→ Data for analysis:
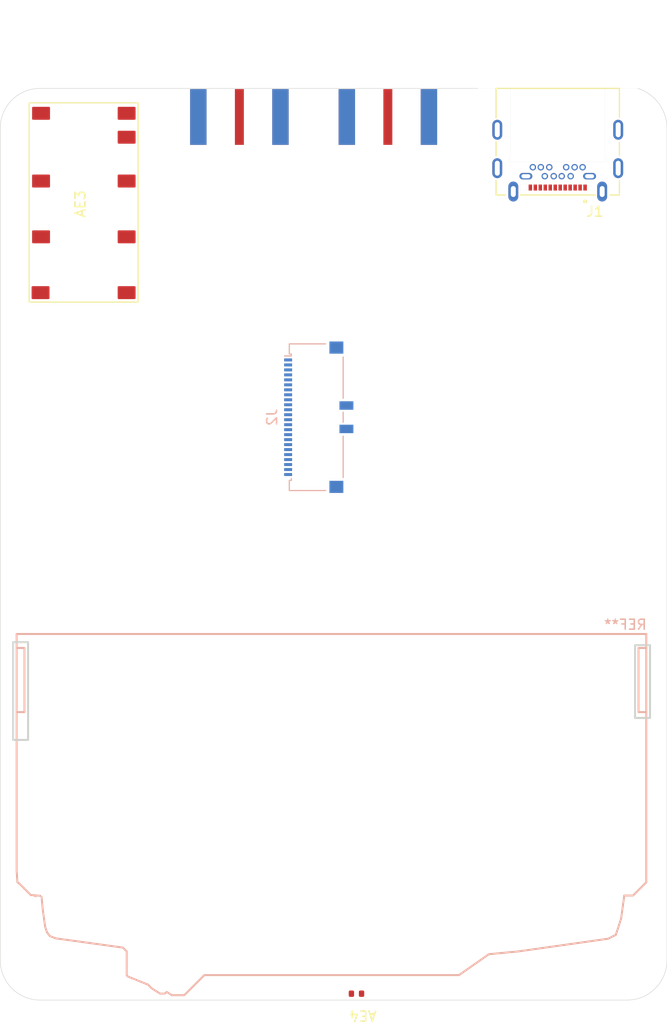
<source format=kicad_pcb>
(kicad_pcb (version 20211014) (generator pcbnew)

  (general
    (thickness 1.6)
  )

  (paper "A4")
  (layers
    (0 "F.Cu" signal)
    (1 "In1.Cu" signal)
    (2 "In2.Cu" signal)
    (31 "B.Cu" signal)
    (32 "B.Adhes" user "B.Adhesive")
    (33 "F.Adhes" user "F.Adhesive")
    (34 "B.Paste" user)
    (35 "F.Paste" user)
    (36 "B.SilkS" user "B.Silkscreen")
    (37 "F.SilkS" user "F.Silkscreen")
    (38 "B.Mask" user)
    (39 "F.Mask" user)
    (40 "Dwgs.User" user "User.Drawings")
    (41 "Cmts.User" user "User.Comments")
    (42 "Eco1.User" user "User.Eco1")
    (43 "Eco2.User" user "User.Eco2")
    (44 "Edge.Cuts" user)
    (45 "Margin" user)
    (46 "B.CrtYd" user "B.Courtyard")
    (47 "F.CrtYd" user "F.Courtyard")
    (48 "B.Fab" user)
    (49 "F.Fab" user)
    (50 "User.1" user)
    (51 "User.2" user)
    (52 "User.3" user)
    (53 "User.4" user)
    (54 "User.5" user)
    (55 "User.6" user)
    (56 "User.7" user)
    (57 "User.8" user)
    (58 "User.9" user)
  )

  (setup
    (stackup
      (layer "F.SilkS" (type "Top Silk Screen") (color "White"))
      (layer "F.Paste" (type "Top Solder Paste"))
      (layer "F.Mask" (type "Top Solder Mask") (color "Black") (thickness 0.01))
      (layer "F.Cu" (type "copper") (thickness 0.035))
      (layer "dielectric 1" (type "core") (thickness 0.48) (material "FR4") (epsilon_r 4.5) (loss_tangent 0.02))
      (layer "In1.Cu" (type "copper") (thickness 0.035))
      (layer "dielectric 2" (type "prepreg") (thickness 0.48) (material "FR4") (epsilon_r 4.5) (loss_tangent 0.02))
      (layer "In2.Cu" (type "copper") (thickness 0.035))
      (layer "dielectric 3" (type "core") (thickness 0.48) (material "FR4") (epsilon_r 4.5) (loss_tangent 0.02))
      (layer "B.Cu" (type "copper") (thickness 0.035))
      (layer "B.Mask" (type "Bottom Solder Mask") (color "Black") (thickness 0.01))
      (layer "B.Paste" (type "Bottom Solder Paste"))
      (layer "B.SilkS" (type "Bottom Silk Screen") (color "White"))
      (copper_finish "ENIG")
      (dielectric_constraints no)
    )
    (pad_to_mask_clearance 0)
    (pcbplotparams
      (layerselection 0x00010fc_ffffffff)
      (disableapertmacros false)
      (usegerberextensions false)
      (usegerberattributes true)
      (usegerberadvancedattributes true)
      (creategerberjobfile true)
      (svguseinch false)
      (svgprecision 6)
      (excludeedgelayer true)
      (plotframeref false)
      (viasonmask false)
      (mode 1)
      (useauxorigin false)
      (hpglpennumber 1)
      (hpglpenspeed 20)
      (hpglpendiameter 15.000000)
      (dxfpolygonmode true)
      (dxfimperialunits true)
      (dxfusepcbnewfont true)
      (psnegative false)
      (psa4output false)
      (plotreference true)
      (plotvalue true)
      (plotinvisibletext false)
      (sketchpadsonfab false)
      (subtractmaskfromsilk false)
      (outputformat 1)
      (mirror false)
      (drillshape 1)
      (scaleselection 1)
      (outputdirectory "")
    )
  )

  (net 0 "")
  (net 1 "unconnected-(AE2-Pad1)")
  (net 2 "unconnected-(AE2-Pad2)")
  (net 3 "unconnected-(J2-Pad1)")
  (net 4 "unconnected-(J2-Pad2)")
  (net 5 "unconnected-(J2-Pad3)")
  (net 6 "unconnected-(J2-Pad4)")
  (net 7 "unconnected-(J2-Pad5)")
  (net 8 "unconnected-(J2-Pad6)")
  (net 9 "unconnected-(J2-Pad7)")
  (net 10 "unconnected-(J2-Pad8)")
  (net 11 "unconnected-(J2-Pad9)")
  (net 12 "unconnected-(J2-Pad10)")
  (net 13 "unconnected-(J2-Pad11)")
  (net 14 "unconnected-(J2-Pad12)")
  (net 15 "unconnected-(J2-Pad13)")
  (net 16 "unconnected-(J2-Pad14)")
  (net 17 "unconnected-(J2-Pad15)")
  (net 18 "unconnected-(AE1-Pad1)")
  (net 19 "unconnected-(AE1-Pad2)")
  (net 20 "unconnected-(AE3-Pad1)")
  (net 21 "unconnected-(AE3-Pad2)")
  (net 22 "unconnected-(AE3-Pad3)")
  (net 23 "unconnected-(AE3-Pad4)")
  (net 24 "unconnected-(AE3-Pad5)")
  (net 25 "unconnected-(AE3-Pad6)")
  (net 26 "unconnected-(AE3-Pad7)")
  (net 27 "unconnected-(AE3-Pad8)")
  (net 28 "unconnected-(AE3-Pad9)")
  (net 29 "unconnected-(AE4-Pad1)")
  (net 30 "unconnected-(AE4-Pad2)")

  (footprint "ConeCodes:SRCW004" (layer "F.Cu") (at 86.809001 139.11 180))

  (footprint "ConeCodes:60312202114509" (layer "F.Cu") (at 74.531642 51.37 180))

  (footprint "ConeCodes:SR4C033-L" (layer "F.Cu") (at 58 60.4 90))

  (footprint "ConeCodes:60312202114509" (layer "F.Cu") (at 89.453642 51.37 180))

  (footprint "ConeCodes:TE_2129691-1" (layer "F.Cu") (at 106.523999 53.852 180))

  (footprint "ConeCodes:BBQ10KBD" (layer "B.Cu") (at 83.81 120.32 180))

  (footprint "Connector_FFC-FPC:Molex_502244-2430_1x24-1MP_P0.5mm_Horizontal" (layer "B.Cu") (at 82.51 81.504 -90))

  (gr_line (start 117.5 136.000001) (end 117.5 52.5) (layer "Edge.Cuts") (width 0.05) (tstamp 67ff405c-14c8-431b-8c3f-cc894b5aded5))
  (gr_arc (start 117.5 136.000001) (mid 116.328427 138.828428) (end 113.5 140) (layer "Edge.Cuts") (width 0.05) (tstamp 6fd7c51f-7e00-43fb-a1c6-4db05d0b76bc))
  (gr_line (start 50.5 52.5) (end 50.5 136) (layer "Edge.Cuts") (width 0.05) (tstamp 804b9113-a370-4799-9c32-da97a009420a))
  (gr_arc (start 50.5 52.5) (mid 51.671573 49.671573) (end 54.5 48.5) (layer "Edge.Cuts") (width 0.05) (tstamp 9fd9c4af-b403-47fb-b51e-b25bcc9a98c1))
  (gr_arc (start 54.5 140) (mid 51.671573 138.828427) (end 50.5 136) (layer "Edge.Cuts") (width 0.05) (tstamp cb83d746-3f4b-44f0-8600-cad8c43d539f))
  (gr_arc (start 114.573999 48.502) (mid 116.690356 50.02283) (end 117.5 52.5) (layer "Edge.Cuts") (width 0.05) (tstamp d2024ffa-440b-460b-846a-16a63098547f))
  (gr_line (start 54.5 140) (end 113.5 140) (layer "Edge.Cuts") (width 0.05) (tstamp db2f29b1-aa1c-424d-b477-bc1b42e47381))
  (gr_line (start 98.473999 48.502) (end 54.5 48.5) (layer "Edge.Cuts") (width 0.05) (tstamp e7f1f501-2e1d-458c-b01d-ce16b3bc01fa))

)

</source>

→ Exercise description:
Minus its pictures, the full listing should be copied verbatim.

→ Expected answer:
<source format=kicad_pcb>
(kicad_pcb (version 20211014) (generator pcbnew)

  (general
    (thickness 1.6)
  )

  (paper "A4")
  (layers
    (0 "F.Cu" signal)
    (1 "In1.Cu" signal)
    (2 "In2.Cu" signal)
    (31 "B.Cu" signal)
    (32 "B.Adhes" user "B.Adhesive")
    (33 "F.Adhes" user "F.Adhesive")
    (34 "B.Paste" user)
    (35 "F.Paste" user)
    (36 "B.SilkS" user "B.Silkscreen")
    (37 "F.SilkS" user "F.Silkscreen")
    (38 "B.Mask" user)
    (39 "F.Mask" user)
    (40 "Dwgs.User" user "User.Drawings")
    (41 "Cmts.User" user "User.Comments")
    (42 "Eco1.User" user "User.Eco1")
    (43 "Eco2.User" user "User.Eco2")
    (44 "Edge.Cuts" user)
    (45 "Margin" user)
    (46 "B.CrtYd" user "B.Courtyard")
    (47 "F.CrtYd" user "F.Courtyard")
    (48 "B.Fab" user)
    (49 "F.Fab" user)
    (50 "User.1" user)
    (51 "User.2" user)
    (52 "User.3" user)
    (53 "User.4" user)
    (54 "User.5" user)
    (55 "User.6" user)
    (56 "User.7" user)
    (57 "User.8" user)
    (58 "User.9" user)
  )

  (setup
    (stackup
      (layer "F.SilkS" (type "Top Silk Screen") (color "White"))
      (layer "F.Paste" (type "Top Solder Paste"))
      (layer "F.Mask" (type "Top Solder Mask") (color "Black") (thickness 0.01))
      (layer "F.Cu" (type "copper") (thickness 0.035))
      (layer "dielectric 1" (type "core") (thickness 0.48) (material "FR4") (epsilon_r 4.5) (loss_tangent 0.02))
      (layer "In1.Cu" (type "copper") (thickness 0.035))
      (layer "dielectric 2" (type "prepreg") (thickness 0.48) (material "FR4") (epsilon_r 4.5) (loss_tangent 0.02))
      (layer "In2.Cu" (type "copper") (thickness 0.035))
      (layer "dielectric 3" (type "core") (thickness 0.48) (material "FR4") (epsilon_r 4.5) (loss_tangent 0.02))
      (layer "B.Cu" (type "copper") (thickness 0.035))
      (layer "B.Mask" (type "Bottom Solder Mask") (color "Black") (thickness 0.01))
      (layer "B.Paste" (type "Bottom Solder Paste"))
      (layer "B.SilkS" (type "Bottom Silk Screen") (color "White"))
      (copper_finish "ENIG")
      (dielectric_constraints no)
    )
    (pad_to_mask_clearance 0)
    (pcbplotparams
      (layerselection 0x00010fc_ffffffff)
      (disableapertmacros false)
      (usegerberextensions false)
      (usegerberattributes true)
      (usegerberadvancedattributes true)
      (creategerberjobfile true)
      (svguseinch false)
      (svgprecision 6)
      (excludeedgelayer true)
      (plotframeref false)
      (viasonmask false)
      (mode 1)
      (useauxorigin false)
      (hpglpennumber 1)
      (hpglpenspeed 20)
      (hpglpendiameter 15.000000)
      (dxfpolygonmode true)
      (dxfimperialunits true)
      (dxfusepcbnewfont true)
      (psnegative false)
      (psa4output false)
      (plotreference true)
      (plotvalue true)
      (plotinvisibletext false)
      (sketchpadsonfab false)
      (subtractmaskfromsilk false)
      (outputformat 1)
      (mirror false)
      (drillshape 1)
      (scaleselection 1)
      (outputdirectory "")
    )
  )

  (net 0 "")
  (net 1 "unconnected-(AE2-Pad1)")
  (net 2 "unconnected-(AE2-Pad2)")
  (net 3 "unconnected-(J2-Pad1)")
  (net 4 "unconnected-(J2-Pad2)")
  (net 5 "unconnected-(J2-Pad3)")
  (net 6 "unconnected-(J2-Pad4)")
  (net 7 "unconnected-(J2-Pad5)")
  (net 8 "unconnected-(J2-Pad6)")
  (net 9 "unconnected-(J2-Pad7)")
  (net 10 "unconnected-(J2-Pad8)")
  (net 11 "unconnected-(J2-Pad9)")
  (net 12 "unconnected-(J2-Pad10)")
  (net 13 "unconnected-(J2-Pad11)")
  (net 14 "unconnected-(J2-Pad12)")
  (net 15 "unconnected-(J2-Pad13)")
  (net 16 "unconnected-(J2-Pad14)")
  (net 17 "unconnected-(J2-Pad15)")
  (net 18 "unconnected-(AE1-Pad1)")
  (net 19 "unconnected-(AE1-Pad2)")
  (net 20 "unconnected-(AE3-Pad1)")
  (net 21 "unconnected-(AE3-Pad2)")
  (net 22 "unconnected-(AE3-Pad3)")
  (net 23 "unconnected-(AE3-Pad4)")
  (net 24 "unconnected-(AE3-Pad5)")
  (net 25 "unconnected-(AE3-Pad6)")
  (net 26 "unconnected-(AE3-Pad7)")
  (net 27 "unconnected-(AE3-Pad8)")
  (net 28 "unconnected-(AE3-Pad9)")
  (net 29 "unconnected-(AE4-Pad1)")
  (net 30 "unconnected-(AE4-Pad2)")

  (footprint "ConeCodes:SRCW004" (layer "F.Cu") (at 86.809001 139.11 180))

  (footprint "ConeCodes:60312202114509" (layer "F.Cu") (at 74.531642 51.37 180))

  (footprint "ConeCodes:SR4C033-L" (layer "F.Cu") (at 58 60.4 90))

  (footprint "ConeCodes:60312202114509" (layer "F.Cu") (at 89.453642 51.37 180))

  (footprint "ConeCodes:TE_2129691-1" (layer "F.Cu") (at 106.523999 53.852 180))

  (footprint "ConeCodes:BBQ10KBD" (layer "B.Cu") (at 83.81 120.32 180))

  (footprint "Connector_FFC-FPC:Molex_502244-2430_1x24-1MP_P0.5mm_Horizontal" (layer "B.Cu") (at 82.51 81.504 -90))

  (gr_line (start 117.5 136.000001) (end 117.5 52.5) (layer "Edge.Cuts") (width 0.05) (tstamp 67ff405c-14c8-431b-8c3f-cc894b5aded5))
  (gr_arc (start 117.5 136.000001) (mid 116.328427 138.828428) (end 113.5 140) (layer "Edge.Cuts") (width 0.05) (tstamp 6fd7c51f-7e00-43fb-a1c6-4db05d0b76bc))
  (gr_line (start 50.5 52.5) (end 50.5 136) (layer "Edge.Cuts") (width 0.05) (tstamp 804b9113-a370-4799-9c32-da97a009420a))
  (gr_arc (start 50.5 52.5) (mid 51.671573 49.671573) (end 54.5 48.5) (layer "Edge.Cuts") (width 0.05) (tstamp 9fd9c4af-b403-47fb-b51e-b25bcc9a98c1))
  (gr_arc (start 54.5 140) (mid 51.671573 138.828427) (end 50.5 136) (layer "Edge.Cuts") (width 0.05) (tstamp cb83d746-3f4b-44f0-8600-cad8c43d539f))
  (gr_arc (start 114.573999 48.502) (mid 116.690356 50.02283) (end 117.5 52.5) (layer "Edge.Cuts") (width 0.05) (tstamp d2024ffa-440b-460b-846a-16a63098547f))
  (gr_line (start 54.5 140) (end 113.5 140) (layer "Edge.Cuts") (width 0.05) (tstamp db2f29b1-aa1c-424d-b477-bc1b42e47381))
  (gr_line (start 98.473999 48.502) (end 54.5 48.5) (layer "Edge.Cuts") (width 0.05) (tstamp e7f1f501-2e1d-458c-b01d-ce16b3bc01fa))

)

</source>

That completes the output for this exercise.